======== Estratto ========

La caratura del personaggio di Agrippa
Interessanti le vicende storiche che testimoniano la caratura della figura di Agrippa. È un personaggio di primo piano nel periodo delle guerre civili, soprattutto riferite all’età Augustea. È lui il vero artefice delle vittorie di Augusto. Ottaviano era sicuramente un grande politico, sapeva destreggiarsi, era furbo ma non si distingueva per doti militari. Caratteristiche invece possedute da Agrippa. Ma non solo, il generale lasciò il segno anche per quanto concerne le opere pubbliche tra cui la prima fase del Pantheon, la basilica di Nettuno, porti, strade, numerosi acquedotti. Fu determinante nell’era post Cesare, nel conflitto tra Ottaviano, Marcantonio ed Emilio Lepido che poi si sono accordati. In tale patto stabilirono anche in quali territori stabilire i veterani di guerra. Nell’elenco delle 18 città figurava anche Vibo che si distingueva- riferiscono le fonti storiche riferite ad Appiano- per ricchezza, prosperità, la bellezza degli edifici pubblici e lo sfarzo delle dimore private vi era anche Hipponion. Tra le problematiche affrontate da Ottaviano, anche il “caso” Sesto Pompeo che aveva occupato la Sicilia e la Sardegna e parti della Grecia a volte ostacolando gli approvvigionamenti, grano in primis, per il resto d’Italia. I propositi di pace non venivano mai rispettati, così si decise di attaccare Sesto Pompeo nelle acque siciliane, vicino allo Stretto. Anche in tale circostanza, l’apporto di Vibo fu fondamentale perché, oltre ad essere una solidissima base militare, vantava la possibilità – grazie alla sua posizione strategica – di completo controllo per via terra e via mare. In più possedeva uno dei porti più grandi dell’area tirrenica. La presenza dello scalo fu fondamentale poiché consentiva approvvigionamenti agli eserciti composti da migliaia e migliaia di persone. Agrippa sfruttò la posizione di Vibo e Sesto Pompeo venne definitivamente sconfitto nel 36 aC nelle acque di Milazzo, nella battaglia del Nauloco. A seguito del conflitto, Vibo viene esentata dalla spartizione delle terre che sarebbero andate ai soldati degli eserciti di Ottaviano, ciò a dimostrazione dell’importante ruolo assunto dal centro durante il periodo bellico. La battaglia contro Sesto Pompeo fu dunque determinante per il destino di Vibo e anche per la carriera di Agrippa che divenne un personaggio famosissimo.

======== Raccolta dati ========

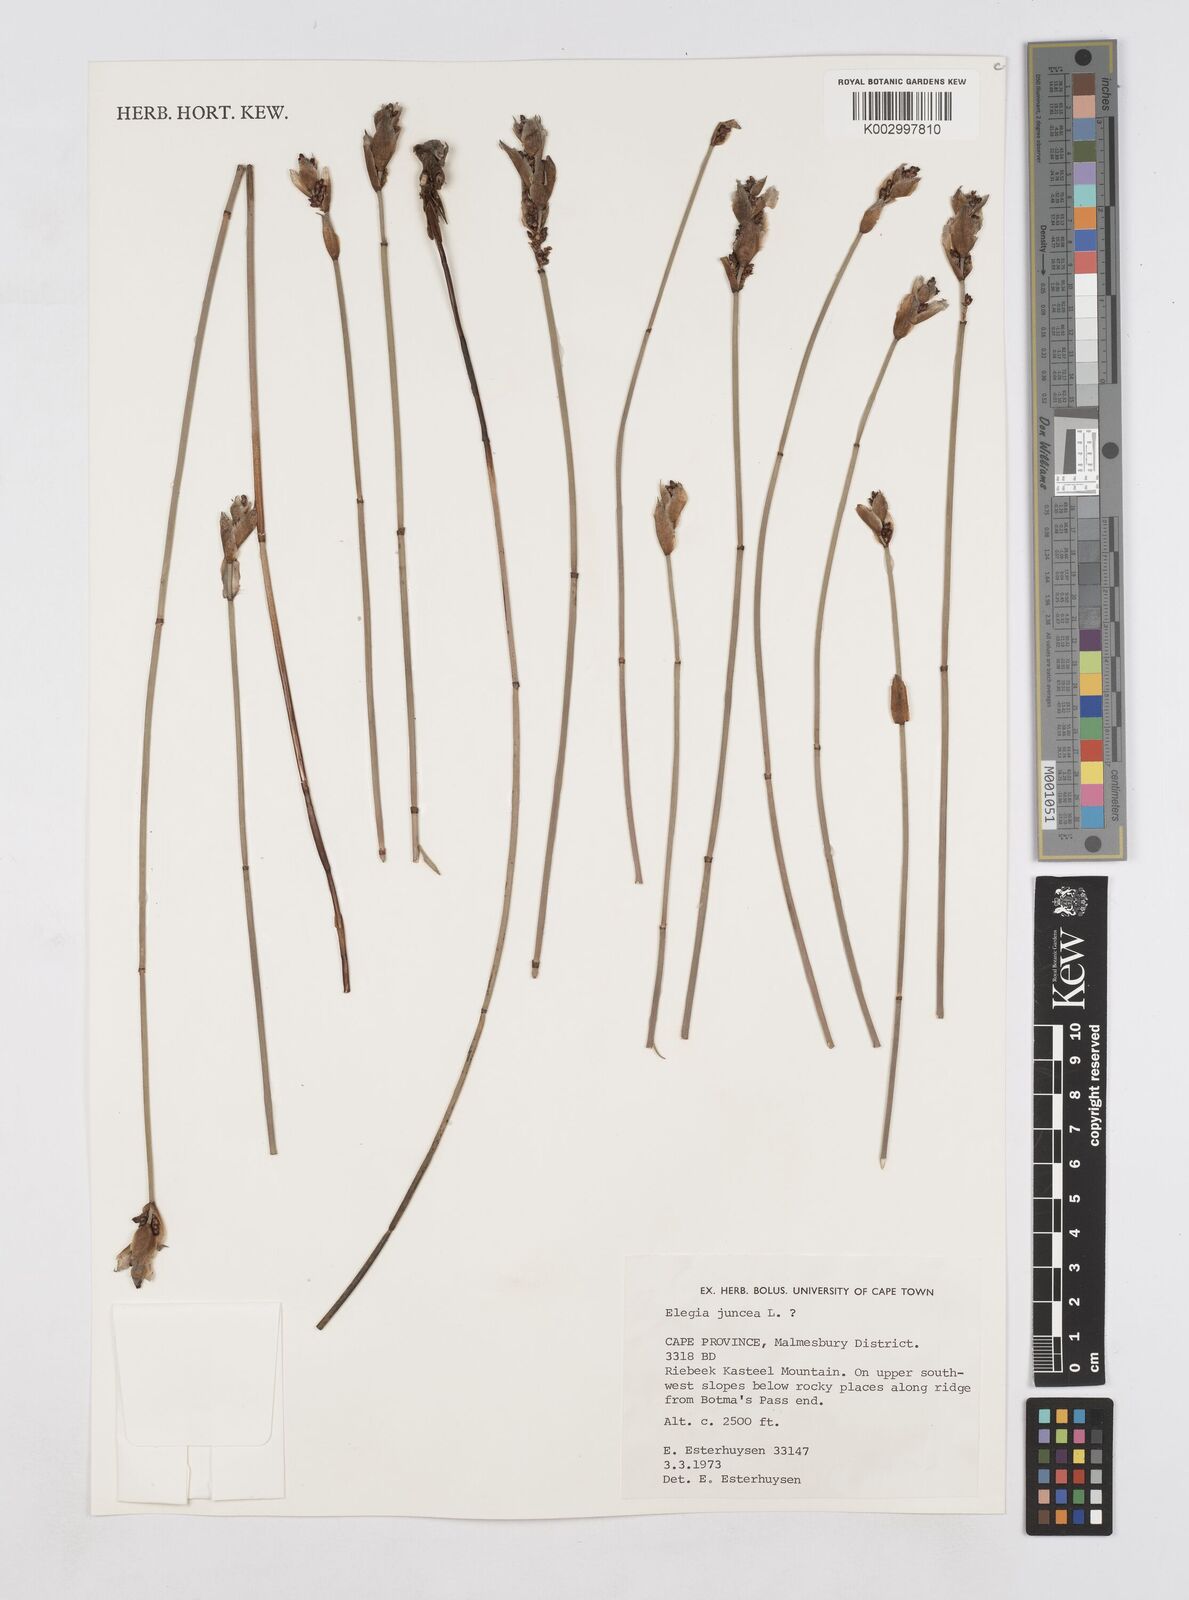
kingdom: Plantae
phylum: Tracheophyta
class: Liliopsida
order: Poales
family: Restionaceae
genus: Elegia
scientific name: Elegia juncea
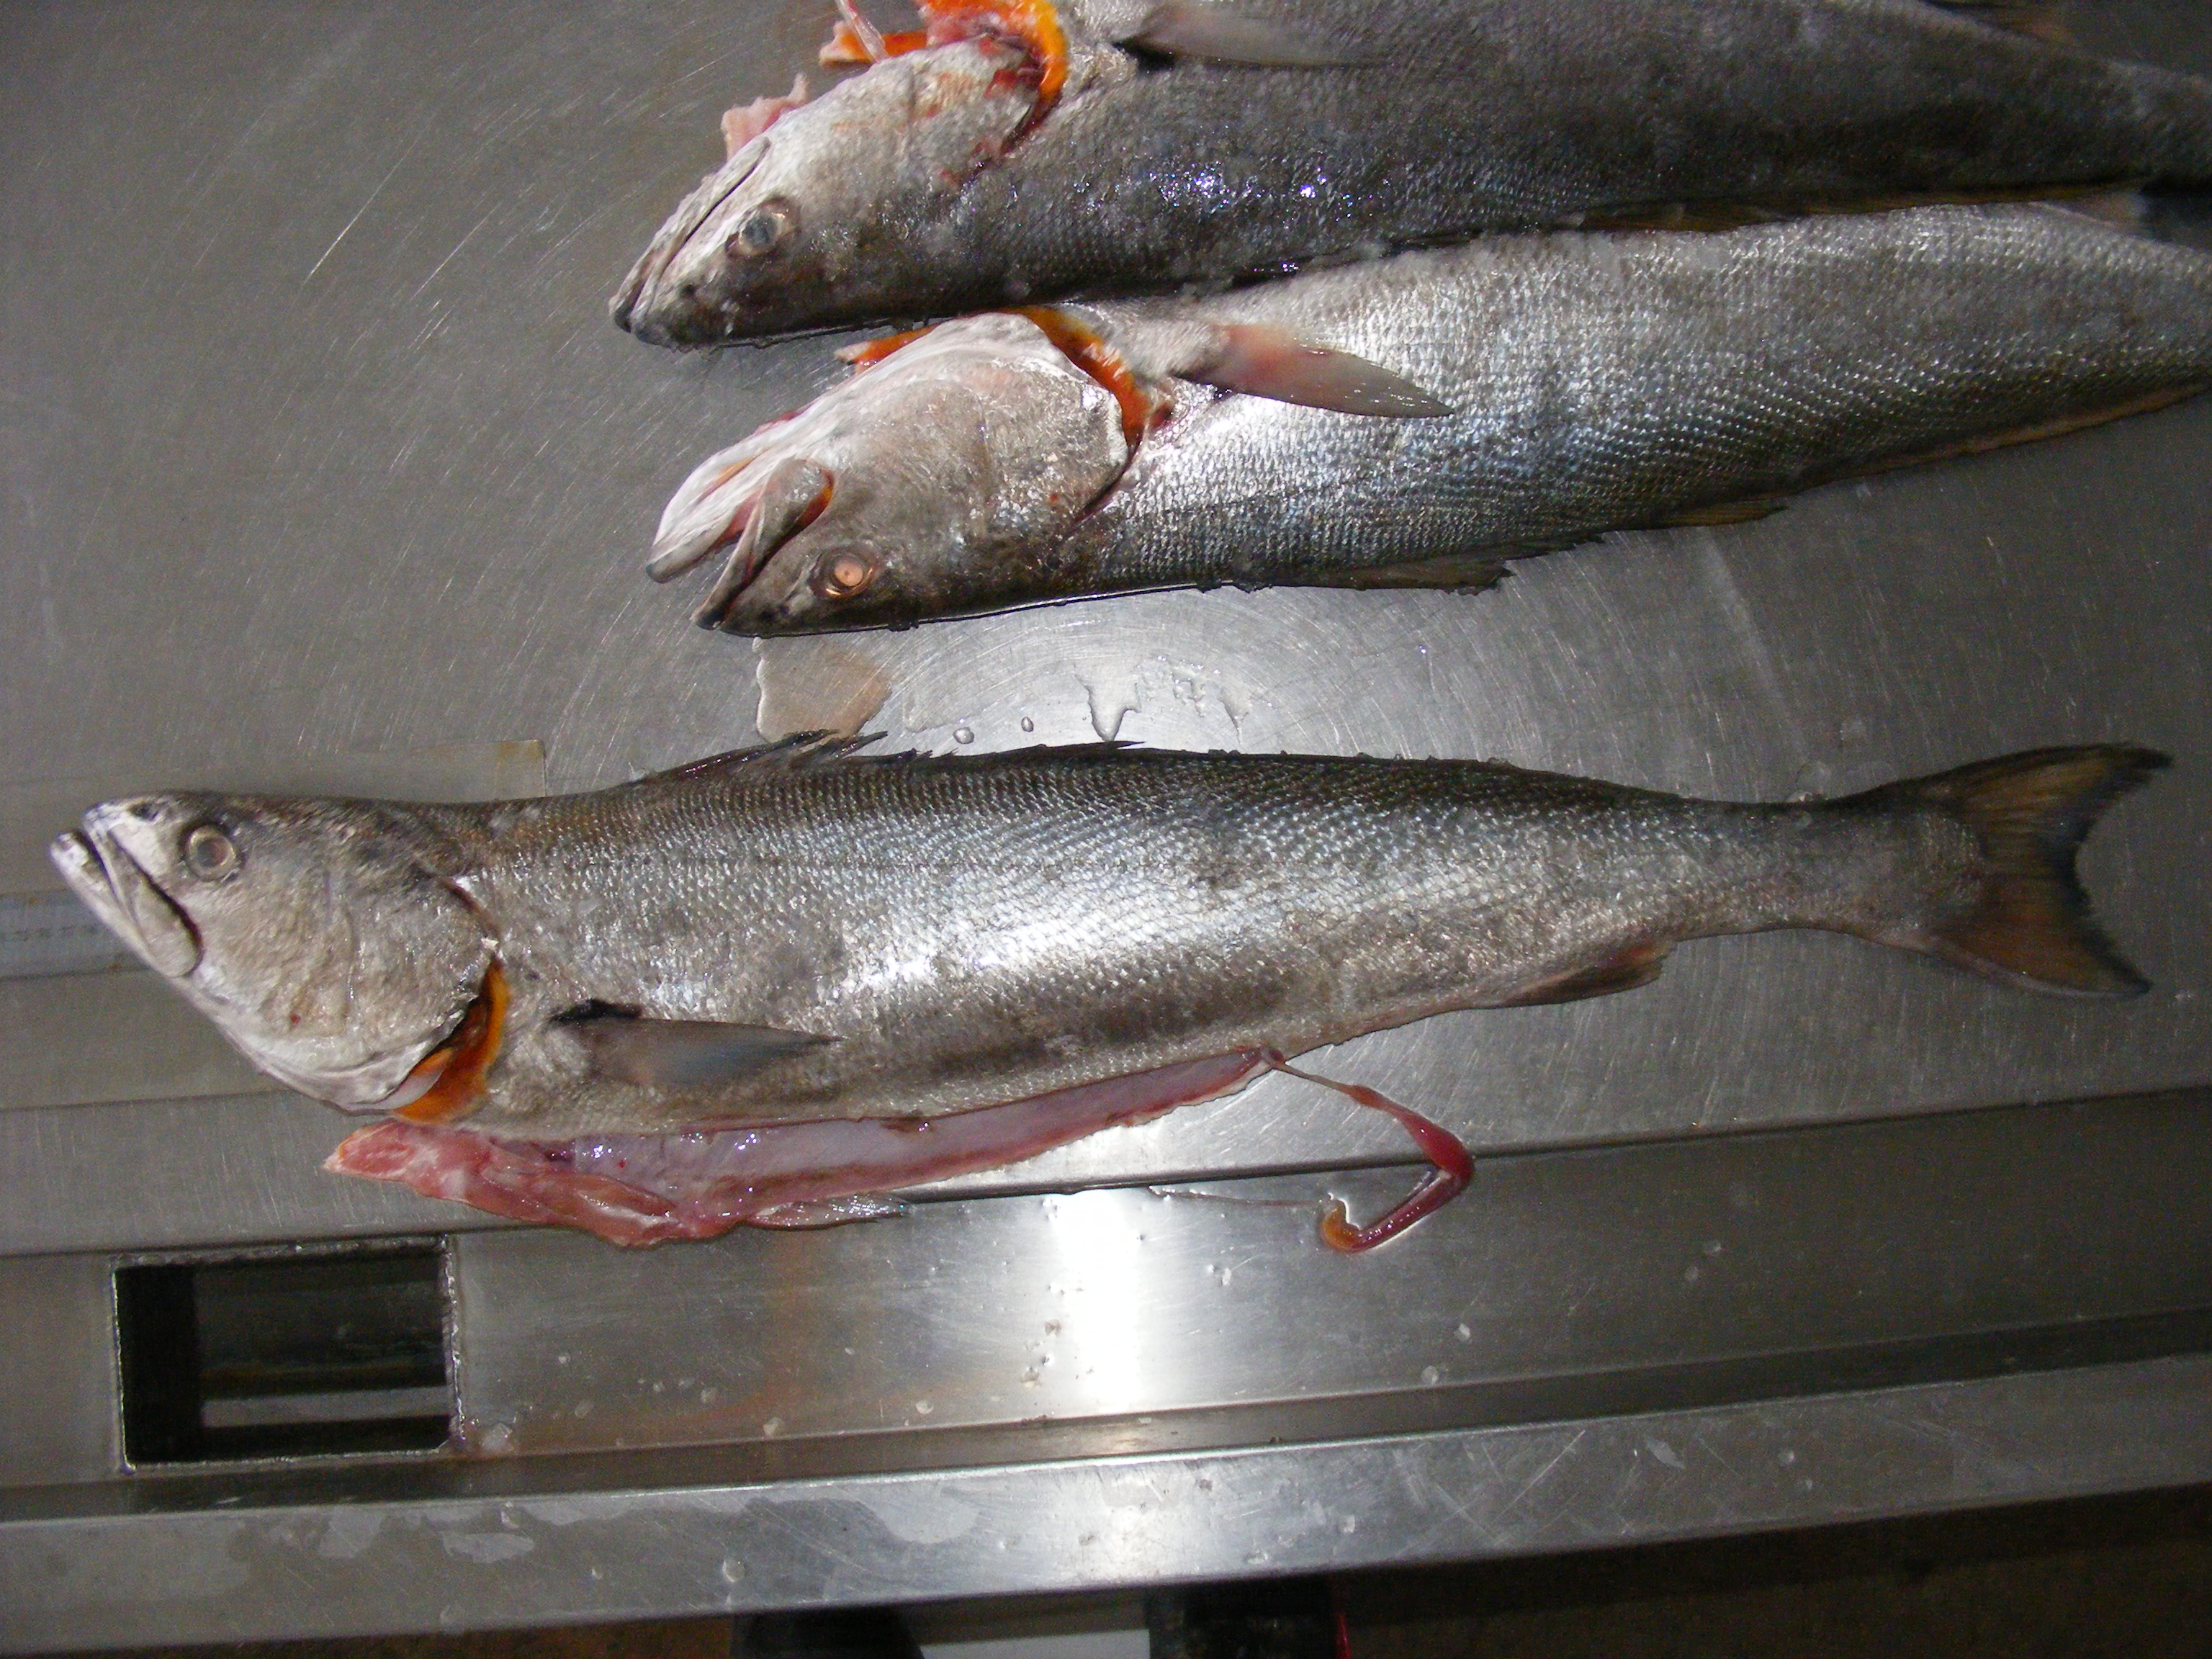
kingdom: Animalia
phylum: Chordata
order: Perciformes
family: Sciaenidae
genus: Atractoscion
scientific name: Atractoscion aequidens
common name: Geelbeck croaker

========

Obiettivo. Prosegui il brano su Agrippa e Vibo dopo la sua ultima frase.

Svolgimento.
Agrippa nella storia dell’arte
Alcuni tra i più grandi musei del mondo vantano tra le proprie collezioni ritratti di Marco Vipsanio Agrippa, ciascuno con diverse motivazioni. Agli Uffizi di Firenze figura il busto inventario n. 90/1914, uno dei pezzi delle più antiche collezioni medicee, perché lo stesso Papa Pio IV decise di donarlo a Lorenzo de’ Medici durante una delle sue visite a Roma. Al Louvre di Parigi, invece, è custodita la copia più nota e meglio conservata, rinvenuta nella città laziale di Gabii alla fine del ‘700, perché entrò a far parte della collezione romana. Il busto conservato al Capialbi, invece, è stato rinvenuto in maniera casuale nell’area del frigidarium dell’edificio termale di Sant’Aloe nel 1973 e donato alla Soprintendenza da Raniero Pacetti, collezionista vibonese, su sollecitazione di Vincenzo Nusdeo, ispettore onorario della Soprintendenza per i beni archeologici della Calabria. L’opera trova confronti con i migliori ritratti del condottiero in età Augustea e testimonia la presenza di una ricca committenza vibonese con stretti contatti con l’Urbe.